Health

Waste Management’s Kettleman Hills Facility has been an integral part of the Kings County community for 30 years. By providing secure and proper handling of local residential and business hazardous waste, WM helps protect the health and safety of the local community.

The Kettleman Hills Facility is one of the most highly regulated sites in California. In addition to regular onsite and external monitoring, several studies have been conducted examining the potential health risk of WM’s operations on the local community. These reports have all concluded that the facility does not pose a health risk to local residents.

State of California Study

  • The state of California recently concluded an investigation of birth defects in Kettleman City and found no connection to the Kettleman Hills Facility. The California Environmental Protection Agency (Cal/EPA) and the California Department of Public Health conducted what Cal/EPA Secretary Linda Adams described as “one of the most thorough environmental health investigations ever conducted in California.”  The results, which were released in December 2010, revealed that investigators could not find exposures to hazardous chemicals from the Kettleman Hills Facility that could explain the birth defects.
  • The study read: “Air tests found no link between the Kettleman Hills Hazardous Waste Facility and environmental contamination in the town. The ground beneath the facility diverts water away from the town, so wastewater from the facility cannot affect the wells that supply the town’s drinking water

PCB Congener Study

  1. A recent study confirmed storage of PCB’s at the Kettleman Hills facility  the local community and the environment. In the most extensive study of its kind ever conducted at an active and permitted facility, U.S. EPA and Waste Management collected and analyzed soil, air and vegetation samples to determine whether wind-blown PCB particles could pose a health concern.
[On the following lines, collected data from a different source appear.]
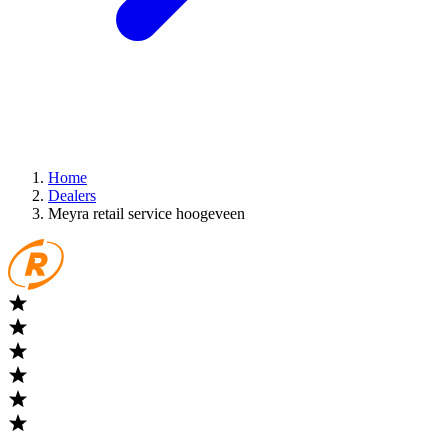
Home
Dealers
Meyra retail service hoogeveen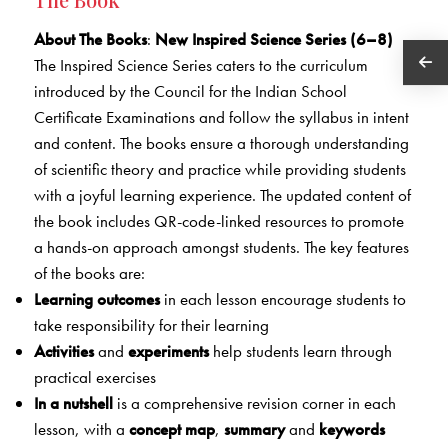
About The Books
:
New Inspired Science Series (6–8)
The Inspired Science Series caters to the curriculum
introduced by the Council for the Indian School
Certificate Examinations and follow the syllabus in intent
and content. The books ensure a thorough understanding
of scientific theory and practice while providing students
with a joyful learning experience. The updated content of
the book includes QR-code-linked resources to promote
a hands-on approach amongst students. The key features
of the books are:
Learning outcomes
in each lesson encourage students to
take responsibility for their learning
Activities
and
experiments
help students learn through
practical exercises
In a nutshell
is a comprehensive revision corner in each
lesson, with a
concept map
,
summary
and
keywords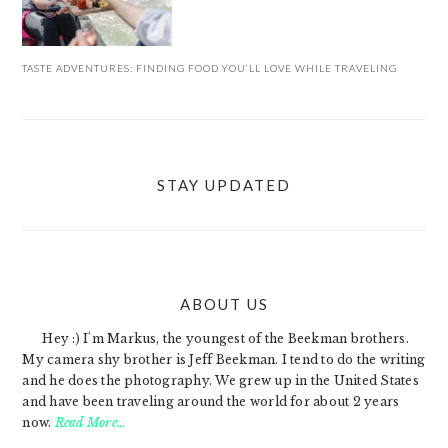
TASTE ADVENTURES: FINDING FOOD YOU’LL LOVE WHILE TRAVELING
STAY UPDATED
ABOUT US
FOOTER
Hey :) I'm Markus, the youngest of the Beekman brothers.
My camera shy brother is Jeff Beekman. I tend to do the writing
and he does the photography. We grew up in the United States
and have been traveling around the world for about 2 years
now.
Read More…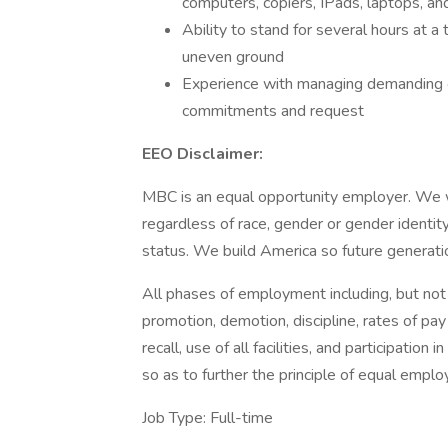
computers, copiers, IPads, laptops, a
Ability to stand for several hours at a
uneven ground
Experience with managing demanding cl
commitments and request
EEO Disclaimer:
MBC is an equal opportunity employer. We 
regardless of race, gender or gender identity, 
status. We build America so future generatio
All phases of employment including, but not lim
promotion, demotion, discipline, rates of pay
recall, use of all facilities, and participatio
so as to further the principle of equal empl
Job Type: Full-time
In its findings, U.S. EPA concluded:
    • Concentrations of PCB congeners measured in soil samples collected at the perimeter of the Chemical Waste Management (CWM) Facility are 2,000 times below EPA’s risk-based residential clean-up levels, based on their toxicity.
    • Risk of health impacts from PCB congener concentrations measured in soils, vegetation, and air near the perimeter of the CWM Facility are in the same range as risk of health impacts in other rural areas without known PCB activities or sources.
    • Concentrations of PCB congeners measured in soils, vegetation, and air at the perimeter as well as those collected at the B-18 landfill drainage swale of the CWM Facility do not adversely affect ecological species.
    • There is no evidence suggesting that PCB congeners from operations at the CWM Facility are migrating off-site at concentrations that would adversely affect the health of local community residents or the environment.

DSEIR Health Assessment

  • As part of the state-mandated environmental review process for WM’s proposed
    project, a two-year health risk analysis was completed in 2008 using the EPA/
    CARB approved HARP model.
  • The study considered prior soil, surface and air samples, including
    samples taken both on-site and off-site.
  • The study results were included in the Draft Subsequent Environmental
    Impact (DSEIR) report for the project and shared with the community and
    responsible agencies for public comment.
  • The assessed risks in Kettleman City were at least 30 times lower than the
    California EPA and the local Air District targets.
  • The results also indicated that emissions from the proposed project,
    in conjunction with other projects at the facility and the existing
    environment, do not — and will not — pose a public health concern in
    Kettleman City or Avenal.
  • The report was conducted by Shaw Environmental, Inc. and peer reviewed
    by CPF Associates, Inc. and Golder Associates, Inc., two independent,
    scientific and health based consulting firms with expertise in performing
    health evaluations.

Community Health Assessment

  • A community health assessment report also was conducted by Human
    Capital Management Services and presented to the Kings County Community
    Development Agency and Kings County Health Department.
  • The report found that socio-economic factors, along with education and
    lifestyle factors contribute to the health status of Kettleman City and Kings
    County residents.
  • The report concluded that there is no epidemiological evidence that
    residents’ poor health is related to environmental exposure from the
    Kettleman facility.
  • The report also highlights opportunities for improving the health of
    Kettleman City residents through coordination of health care services,
    education and skill development, and community resources.

Academic Studies

Numerous studies have been conducted by academic researchers around the world
to determine whether there is a higher health risk associated with living near
landfills, including hazardous waste facilities and Supefund sites. These studies
have largely concluded that it is not possible to draw conclusions about causality
of birth defects or other health effects.

Kettleman Hills Facility

Facts & Figures

  • Total site acreage: 1,600
  • Total operations acreage: 499
  • Permitted to handle both municipal solid waste and hazardous waste.
  • Regulated by nine local, state, and federal agencies.
  • Location: approximately 3.5 miles southwest of Kettleman City, 6.5 miles southeast of the City of Avenal and about 2.5 miles west of Interstate 5 along State Route 41.